The finale of junior one mathematics and its answers.
hope this helps

1. It is known that the vertex of the equilateral triangle ABC is placed at point A, and the triangle rotates around point A, and both sides of the 60-degree angle intersect with the bisector of the straight line BC and point D and ∠ACB respectively at point E. (1) When D and E are on the bisector CM of BC and ∠ACB respectively, as shown in figure/kloc-. (2) When D and E are on straight lines BC and CM respectively, as shown in Figures 2 and 3, what is the quantitative relationship among DC, Ce and AC? Please write the conclusion directly. (3) In Figure 3, when ∠ AEC = 30 and CD=4, find the length of CE.

answer

Proof: Because EAD = BAC = 60.

So ∠ bad = ∠ EAC

It is also a regular triangle ABC, so AC = AB.

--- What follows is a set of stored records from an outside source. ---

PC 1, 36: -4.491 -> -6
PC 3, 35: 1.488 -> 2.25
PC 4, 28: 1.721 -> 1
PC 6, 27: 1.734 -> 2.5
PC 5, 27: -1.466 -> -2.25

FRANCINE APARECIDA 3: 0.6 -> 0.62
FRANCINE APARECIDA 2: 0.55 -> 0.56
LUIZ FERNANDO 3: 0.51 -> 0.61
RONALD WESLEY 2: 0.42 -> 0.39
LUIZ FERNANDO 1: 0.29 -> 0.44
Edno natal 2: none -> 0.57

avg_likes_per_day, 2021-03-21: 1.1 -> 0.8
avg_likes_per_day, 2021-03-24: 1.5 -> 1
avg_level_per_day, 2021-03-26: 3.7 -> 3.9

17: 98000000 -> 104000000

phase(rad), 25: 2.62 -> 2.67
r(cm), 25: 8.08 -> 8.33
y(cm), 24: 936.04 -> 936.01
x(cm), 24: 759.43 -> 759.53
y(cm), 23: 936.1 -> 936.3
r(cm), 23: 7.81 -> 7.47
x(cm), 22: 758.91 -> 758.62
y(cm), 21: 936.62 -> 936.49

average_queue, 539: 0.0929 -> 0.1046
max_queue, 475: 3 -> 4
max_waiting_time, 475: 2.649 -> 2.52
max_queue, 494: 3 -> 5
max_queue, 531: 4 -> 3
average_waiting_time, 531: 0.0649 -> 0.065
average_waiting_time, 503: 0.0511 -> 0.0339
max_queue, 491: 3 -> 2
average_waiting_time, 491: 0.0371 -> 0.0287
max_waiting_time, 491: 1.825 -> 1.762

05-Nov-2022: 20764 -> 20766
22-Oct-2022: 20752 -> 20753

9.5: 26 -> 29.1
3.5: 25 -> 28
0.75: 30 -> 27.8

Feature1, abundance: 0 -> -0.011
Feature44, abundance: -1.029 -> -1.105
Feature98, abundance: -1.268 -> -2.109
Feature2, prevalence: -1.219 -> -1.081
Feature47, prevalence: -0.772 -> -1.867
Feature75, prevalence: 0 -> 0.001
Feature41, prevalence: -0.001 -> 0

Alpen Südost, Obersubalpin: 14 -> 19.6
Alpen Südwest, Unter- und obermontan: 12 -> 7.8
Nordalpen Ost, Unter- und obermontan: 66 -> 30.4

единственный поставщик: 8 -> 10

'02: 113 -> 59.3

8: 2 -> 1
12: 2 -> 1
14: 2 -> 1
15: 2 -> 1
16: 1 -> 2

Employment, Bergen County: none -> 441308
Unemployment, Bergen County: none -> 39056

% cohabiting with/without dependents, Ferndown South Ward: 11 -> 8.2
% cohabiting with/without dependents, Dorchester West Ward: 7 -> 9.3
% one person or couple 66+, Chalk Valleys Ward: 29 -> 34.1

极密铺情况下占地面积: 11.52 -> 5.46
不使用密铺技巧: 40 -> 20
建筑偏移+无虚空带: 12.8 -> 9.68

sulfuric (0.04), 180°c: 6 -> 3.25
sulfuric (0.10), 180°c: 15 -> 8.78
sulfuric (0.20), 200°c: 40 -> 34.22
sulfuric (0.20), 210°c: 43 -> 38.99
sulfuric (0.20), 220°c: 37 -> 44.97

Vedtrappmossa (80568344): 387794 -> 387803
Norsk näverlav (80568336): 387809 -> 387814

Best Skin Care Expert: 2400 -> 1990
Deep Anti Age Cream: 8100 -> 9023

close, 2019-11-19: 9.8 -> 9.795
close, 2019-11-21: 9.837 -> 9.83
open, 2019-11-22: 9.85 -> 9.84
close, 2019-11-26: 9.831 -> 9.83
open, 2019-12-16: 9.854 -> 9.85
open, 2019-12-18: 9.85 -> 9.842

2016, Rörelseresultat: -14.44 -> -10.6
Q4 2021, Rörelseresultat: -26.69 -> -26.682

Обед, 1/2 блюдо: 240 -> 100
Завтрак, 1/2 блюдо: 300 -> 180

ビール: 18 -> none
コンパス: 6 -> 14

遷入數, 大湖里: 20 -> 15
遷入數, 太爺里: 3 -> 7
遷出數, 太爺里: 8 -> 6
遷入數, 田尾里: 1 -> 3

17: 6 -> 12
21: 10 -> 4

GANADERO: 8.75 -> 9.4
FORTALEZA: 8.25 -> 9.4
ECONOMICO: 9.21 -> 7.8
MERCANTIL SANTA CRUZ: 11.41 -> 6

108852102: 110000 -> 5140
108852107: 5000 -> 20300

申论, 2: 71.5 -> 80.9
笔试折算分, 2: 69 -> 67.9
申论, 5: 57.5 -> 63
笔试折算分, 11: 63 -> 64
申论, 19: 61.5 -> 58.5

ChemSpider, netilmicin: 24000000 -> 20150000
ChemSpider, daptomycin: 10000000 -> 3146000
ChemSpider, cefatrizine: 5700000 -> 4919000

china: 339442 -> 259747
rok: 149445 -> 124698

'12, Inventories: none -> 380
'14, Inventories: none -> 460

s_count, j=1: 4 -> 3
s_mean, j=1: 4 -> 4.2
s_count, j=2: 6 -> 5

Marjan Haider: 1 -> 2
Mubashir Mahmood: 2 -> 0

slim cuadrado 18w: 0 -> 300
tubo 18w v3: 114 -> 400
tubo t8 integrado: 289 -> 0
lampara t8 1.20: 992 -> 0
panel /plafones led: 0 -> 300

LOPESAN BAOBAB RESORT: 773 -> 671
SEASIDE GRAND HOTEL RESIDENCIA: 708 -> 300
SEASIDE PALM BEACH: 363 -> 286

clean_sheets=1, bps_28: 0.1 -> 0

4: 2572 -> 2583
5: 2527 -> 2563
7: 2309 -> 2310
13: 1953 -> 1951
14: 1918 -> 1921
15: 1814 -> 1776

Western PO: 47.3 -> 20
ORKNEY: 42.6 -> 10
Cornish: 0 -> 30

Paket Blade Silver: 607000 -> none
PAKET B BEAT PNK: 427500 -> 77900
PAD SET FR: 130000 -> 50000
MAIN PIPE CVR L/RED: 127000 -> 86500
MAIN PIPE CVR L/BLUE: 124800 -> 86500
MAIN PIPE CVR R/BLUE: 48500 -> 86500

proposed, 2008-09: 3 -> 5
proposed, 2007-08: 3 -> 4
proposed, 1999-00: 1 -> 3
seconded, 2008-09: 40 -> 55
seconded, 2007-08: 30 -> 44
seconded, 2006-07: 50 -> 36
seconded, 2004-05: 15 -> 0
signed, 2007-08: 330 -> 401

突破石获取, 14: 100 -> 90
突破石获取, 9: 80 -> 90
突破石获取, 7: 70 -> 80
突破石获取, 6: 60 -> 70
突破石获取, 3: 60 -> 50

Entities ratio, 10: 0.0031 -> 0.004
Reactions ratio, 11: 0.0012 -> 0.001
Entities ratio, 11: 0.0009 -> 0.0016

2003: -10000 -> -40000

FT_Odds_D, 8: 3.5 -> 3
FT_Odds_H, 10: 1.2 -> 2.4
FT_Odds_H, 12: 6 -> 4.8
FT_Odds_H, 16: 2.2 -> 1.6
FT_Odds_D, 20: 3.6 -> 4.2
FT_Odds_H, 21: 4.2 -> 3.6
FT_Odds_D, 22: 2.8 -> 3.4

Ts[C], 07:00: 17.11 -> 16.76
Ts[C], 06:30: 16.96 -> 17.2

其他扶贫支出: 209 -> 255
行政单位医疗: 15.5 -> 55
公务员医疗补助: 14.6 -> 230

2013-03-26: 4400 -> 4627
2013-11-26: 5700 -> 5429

Because ∠ ACB = 60 and CM is the bisector of ∠C,

So ∠ ace =1/2 (180-60) = 60.

That is ∠ ace = ∠ ACB.

So triangle ABD and triangle ACE are congruent.

So db = ce, so DC+ce = CD+BD = BC = AC.

2) Figure 2: DC-CE = AC

Figure 3: CE-CD = AC

All the proofs are to prove the congruence (ASA) of triangle ABD and triangle ACE.

3) Because ∠ ACM = 60 = ∠ B

∠BAD=∠CAE,AC=AB

So triangle ABD and triangle ACE are congruent.

So ∠ ADB = ∠ AEC = 30.

Because ∠ b = 60

So triangle ABD is a right triangle with an angle of 60,

So BD = 2ab, so BC = DC = 4.

So ce = 8

2./view/8 afab 0 c 38 BD 63 186 BCE BBC 43 . html

The content of this website is the title. Do it first, and you won't ask questions.

In fact, you can go to Xinhua Bookstore to buy a slightly more difficult book, or you can.